SELECTED TEXT:
****************************************

Tomgram: Making Sense of America's Empire of Chaos

Posted by Tom Engelhardt at 4:11PM, May 27, 2018.

  Mark Karlin: How much money has gone to the U.S. war on terror and what has been the impact of this expenditure?

Tom Engelhardt: The best figure I’ve seen on this comes from the Watson Institute’s Costs of War Project at Brown University and it’s a staggering $5.6 trillion, including certain future costs to care for this country’s war vets. President Trump himself, with his usual sense of accuracy, has inflated that number even more, regularly speaking of $7 trillion being lost somewhere in our never-ending wars in the Greater Middle East. One of these days, he’s going to turn out to be right.

As for the impact of such an expenditure in the regions where these wars continue to be fought, largely nonstop, since they were launched against a tiny group of jihadis just after September 11, 2001, it would certainly include: the spread of terror outfits across the Middle East, parts of Asia, and Africa; the creation -- in a region previously autocratic but relatively calm -- of a striking range of failed or failing states, of major cities that have been turned into absolute rubble (with no money in sight for serious reconstruction), of internally displaced people and waves of refugees at levels that now match the moment after World War II, when significant parts of the planet were in ruins; and that’s just to start down a list of the true costs of our wars.

At home, in a far quieter way, the impact has been similar. Just imagine, for instance, what our American world would have been like if any significant part of the funds that went into our fruitless, still spreading, now nameless conflicts had been spent on America’s crumbling infrastructure, instead of on the rise of the national security state as the unofficial fourth branch of government. (At TomDispatch, Pentagon expert William Hartung has estimated that approximately $1 trillion annually goes into that security state and, in the age of Trump, that figure is again on the rise.)

****************************************

DATA SHOWN:
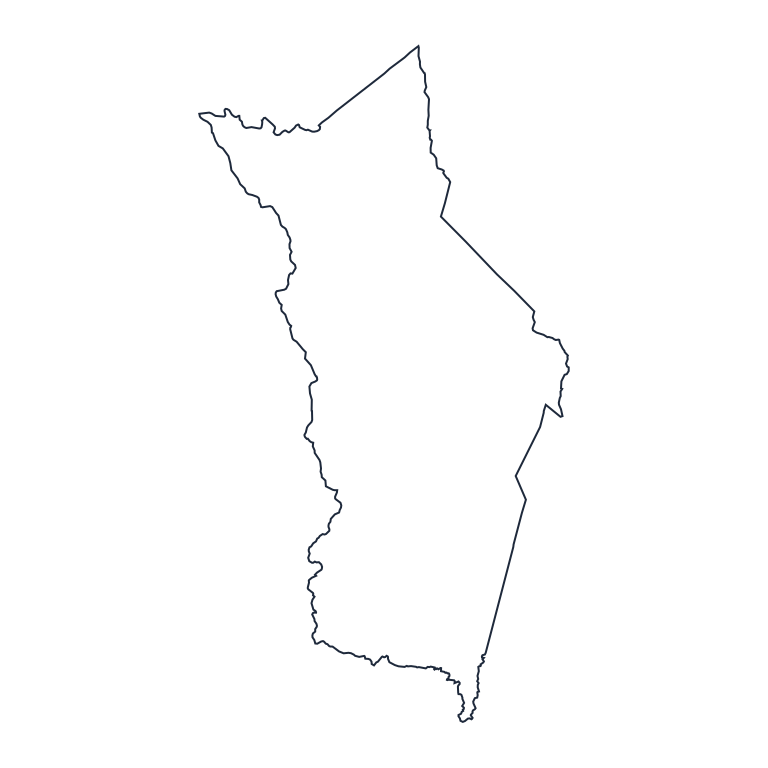 Ntcheu, Ntcheu, Malawi
{"feature_id": "42251766B4706820893431", "entity_name": "Ntcheu", "entity_type": "district", "adm_level": 2, "iso_a3": "MWI", "parent_name": "Malawi", "parent_adm1": "Ntcheu", "projection": "orthographic", "projection_center": [34.638, -14.817], "detail": "fine", "context": "isolated", "style": "outline", "palette": "slate", "viewbox_px": 768, "rotation_deg": 0, "n_neighbors": 0, "source": "geoboundaries", "source_scale": "gbopen_adm2", "svg_char_len": 6108}
<svg xmlns="http://www.w3.org/2000/svg" viewBox="0 0 768 768"><path d="M567.9,355.6L564.7,352.1L564.4,350.8L562.7,348.6L559.9,343.1L559.2,339.9L558.6,339.6L555.8,340.0L554.0,339.2L552.5,338.0L548.8,337.0L547.4,337.2L543.6,334.8L536.6,332.6L533.0,330.3L532.6,328.3L534.8,322.1L533.6,319.8L532.8,317.1L534.3,311.4L514.2,290.8L497.0,274.4L465.7,241.6L440.9,216.6L444.9,203.2L450.2,182.1L448.3,178.7L446.7,177.8L443.4,173.3L443.3,172.7L443.9,171.5L443.7,170.6L441.8,169.5L437.7,168.2L436.7,165.3L436.2,158.3L433.7,154.7L430.7,152.6L430.6,147.9L431.9,140.8L431.1,139.7L430.3,139.7L429.7,137.8L430.0,136.2L429.6,131.0L430.0,130.4L429.4,130.4L427.3,127.6L427.8,124.8L427.8,120.9L428.7,115.8L428.4,109.8L429.0,99.2L428.2,97.2L424.5,92.1L424.8,90.5L426.3,87.1L425.1,81.7L425.0,74.5L424.6,73.1L424.1,73.0L420.4,67.5L419.9,64.2L420.0,61.7L418.5,56.1L418.8,47.6L418.4,46.1L410.0,52.5L404.6,57.5L389.6,68.7L384.4,73.5L336.8,110.5L328.4,117.8L322.0,122.4L318.8,125.4L320.1,126.9L319.8,129.2L318.8,130.2L317.1,131.1L314.2,131.7L312.2,131.6L307.9,129.7L306.5,130.2L305.1,129.9L299.7,127.3L299.0,125.0L298.2,124.5L296.0,125.6L294.6,127.7L289.5,132.2L288.4,132.3L285.5,130.5L284.5,130.6L282.4,131.9L279.6,134.7L277.2,135.1L275.4,134.5L273.6,132.3L275.0,128.4L274.8,126.7L272.7,124.5L265.2,117.8L263.8,118.1L262.3,120.5L261.9,120.5L262.3,121.9L262.1,124.4L261.5,127.3L260.6,128.3L259.2,128.5L251.5,127.1L246.3,128.0L244.5,127.2L243.1,125.9L242.4,124.5L241.9,121.7L239.7,119.7L239.3,115.9L238.5,115.9L236.3,117.1L234.5,116.7L231.9,114.7L229.2,110.2L227.0,109.0L225.5,108.9L224.6,110.0L224.5,110.9L225.4,114.8L224.9,116.1L224.1,116.6L215.4,115.9L211.7,113.5L209.2,112.6L199.3,113.8L199.9,116.5L200.7,117.7L203.3,119.7L207.5,121.8L210.8,124.9L211.6,127.5L211.9,132.6L213.0,133.2L215.4,140.4L218.5,145.9L222.8,148.4L228.5,156.2L230.3,163.1L231.4,170.3L237.6,178.4L240.2,184.2L244.7,188.4L245.8,191.7L247.2,193.3L248.6,194.2L252.3,195.0L256.9,196.7L258.5,197.9L259.2,199.6L259.2,202.4L260.6,205.1L261.0,206.9L262.5,207.3L270.1,206.1L272.3,207.1L276.1,213.0L278.5,215.6L280.9,224.9L282.4,226.6L284.6,227.9L285.9,229.1L287.3,232.3L287.8,234.9L289.6,237.5L290.4,239.9L290.5,241.3L289.5,244.1L289.6,248.1L291.6,251.8L290.0,254.9L290.3,259.5L291.2,261.4L295.0,264.9L295.7,268.0L292.4,273.6L290.5,273.4L289.1,275.0L288.0,280.1L288.4,284.1L286.1,288.7L284.3,289.7L276.7,291.2L275.8,292.5L275.6,294.2L276.2,296.5L277.9,299.3L279.3,302.7L281.7,304.9L281.1,308.5L281.7,311.0L285.3,314.6L287.8,322.0L289.5,324.6L291.2,325.9L290.9,327.0L290.3,327.7L290.2,329.3L292.5,338.5L293.5,339.8L296.6,341.7L302.8,349.2L305.8,352.2L305.0,358.6L310.9,365.2L314.6,374.1L316.0,376.4L316.5,376.4L317.0,377.6L317.2,379.6L316.9,380.4L315.3,381.5L311.4,383.1L309.4,386.5L310.0,393.4L311.8,399.7L311.6,410.7L312.0,410.9L312.2,420.0L311.5,422.0L308.3,425.4L307.0,427.5L305.8,432.5L304.5,434.7L304.5,435.7L305.1,437.1L306.8,438.9L307.8,438.7L309.7,441.1L311.3,442.2L313.2,442.7L312.8,446.4L314.6,450.4L314.7,452.9L319.5,460.0L320.3,462.4L321.0,468.5L320.6,471.7L321.6,474.6L321.8,477.2L325.4,480.5L325.9,486.3L332.8,489.8L334.7,490.2L337.2,490.2L336.9,492.5L335.1,496.7L335.1,498.3L335.6,499.1L340.5,502.8L341.3,505.4L341.0,507.5L339.7,510.1L339.1,512.5L334.8,514.4L330.8,518.9L330.4,521.8L328.9,523.7L328.5,525.3L328.5,526.9L329.4,529.3L329.3,530.8L326.0,534.0L324.6,534.5L322.6,534.1L319.8,536.0L318.6,537.8L317.2,538.6L316.0,541.4L313.2,543.3L311.2,546.4L309.5,547.3L308.7,549.8L308.8,551.3L309.7,553.6L308.2,557.8L309.3,561.2L312.1,562.8L313.3,562.7L314.8,561.6L316.5,562.4L318.9,562.2L321.2,564.4L322.1,566.9L321.8,568.9L321.3,569.8L317.0,572.6L315.0,574.7L316.1,575.8L311.9,577.7L309.1,580.0L308.8,580.6L309.0,582.7L307.8,587.4L307.8,588.5L308.4,589.4L313.0,593.0L313.3,593.9L313.0,595.3L314.5,596.7L312.5,599.6L311.5,603.2L313.4,609.6L315.5,611.0L316.1,612.2L316.0,612.7L314.0,612.6L312.9,613.1L312.2,614.5L314.4,619.0L314.6,621.1L316.4,623.7L316.9,625.5L316.8,626.7L315.2,629.1L315.2,631.6L312.9,633.5L312.4,635.4L312.5,637.3L314.3,640.0L315.3,643.5L317.3,643.7L321.2,641.5L323.0,641.1L324.1,641.7L325.7,643.6L327.5,644.2L329.1,646.0L330.2,646.5L332.6,646.6L339.0,651.4L343.6,653.3L348.5,652.8L351.0,653.2L353.8,654.6L355.1,655.8L359.2,656.9L364.2,655.9L364.7,656.3L365.3,658.7L368.4,658.9L370.1,659.6L371.5,661.6L371.7,664.0L374.0,665.4L376.3,662.4L377.9,661.7L381.9,656.8L382.5,656.5L384.1,657.3L385.3,657.0L386.6,655.8L387.7,656.4L388.0,656.9L388.0,658.8L389.4,662.2L394.9,665.1L398.5,666.3L404.6,666.9L406.8,665.9L407.9,666.4L411.0,666.1L416.0,666.8L417.1,667.4L418.9,667.1L425.8,668.4L427.7,666.9L429.5,667.1L430.7,666.6L434.7,667.5L434.7,668.1L434.1,669.1L434.5,669.6L436.0,668.5L436.4,669.0L437.5,668.5L438.4,669.3L440.5,668.0L441.1,668.1L441.0,671.2L444.5,671.9L445.3,672.8L446.6,672.6L447.5,673.4L448.7,673.3L449.1,673.8L449.5,675.0L449.3,676.3L448.5,677.1L448.5,678.3L447.0,679.3L446.9,679.9L447.5,680.1L448.6,679.7L454.1,680.3L454.8,681.3L454.5,683.1L458.5,681.5L459.7,682.9L459.6,684.1L458.3,685.5L457.9,686.7L458.2,692.8L458.5,694.1L460.4,694.2L461.4,694.8L462.4,697.6L462.4,698.9L464.1,702.9L462.2,706.0L463.9,707.7L463.8,708.9L462.8,709.7L463.2,710.9L461.7,711.9L461.1,713.7L458.5,715.0L458.5,716.3L459.9,718.4L460.5,720.8L462.8,721.9L465.0,721.0L467.9,718.6L469.8,718.4L471.4,719.3L471.9,719.0L472.6,717.9L470.8,715.3L470.9,714.7L472.6,712.9L472.5,711.6L472.9,710.5L474.9,709.2L475.6,708.2L473.5,703.5L473.2,701.6L474.8,698.2L477.2,697.6L477.7,695.1L477.3,692.6L477.5,692.0L479.0,691.5L477.7,687.3L477.8,684.8L478.6,683.1L477.2,681.2L478.2,679.0L477.5,675.9L478.8,671.2L478.3,666.9L479.3,666.2L480.5,666.1L480.8,665.6L480.6,664.4L483.3,662.5L483.9,661.4L482.5,659.3L483.8,657.9L482.0,657.5L481.9,656.3L482.5,655.2L484.9,654.5L485.7,652.8L513.3,547.0L513.6,544.4L521.9,512.9L525.9,499.7L515.7,476.0L540.1,427.0L543.7,412.8L543.8,411.0L545.8,404.8L560.5,416.8L562.5,416.1L561.0,409.3L559.0,404.7L558.8,402.7L559.8,398.0L560.7,396.1L560.5,391.5L562.2,388.9L561.0,388.4L561.4,381.3L564.6,374.8L566.8,374.1L568.7,371.0L568.7,367.4L567.1,366.5L566.0,363.6L567.7,359.1L567.4,356.7L567.9,355.6Z" fill="none" stroke="#1e293b" stroke-width="2"/></svg>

****************************************

SET TASKS:
**a)** From the war-costs interview, set down everything from "Tomgram: Making Sense" down to "to be right." word for word.
**b)** List every dollar amount that appears in the war-costs interview.

SOLUTIONS TO THE EXERCISE:
**a)**
Tomgram: Making Sense of America's Empire of Chaos

Posted by Tom Engelhardt at 4:11PM, May 27, 2018.

  Mark Karlin: How much money has gone to the U.S. war on terror and what has been the impact of this expenditure?

Tom Engelhardt: The best figure I’ve seen on this comes from the Watson Institute’s Costs of War Project at Brown University and it’s a staggering $5.6 trillion, including certain future costs to care for this country’s war vets. President Trump himself, with his usual sense of accuracy, has inflated that number even more, regularly speaking of $7 trillion being lost somewhere in our never-ending wars in the Greater Middle East. One of these days, he’s going to turn out to be right.

**b)**
- $5.6 trillion
- $7 trillion
- $1 trillion (annually)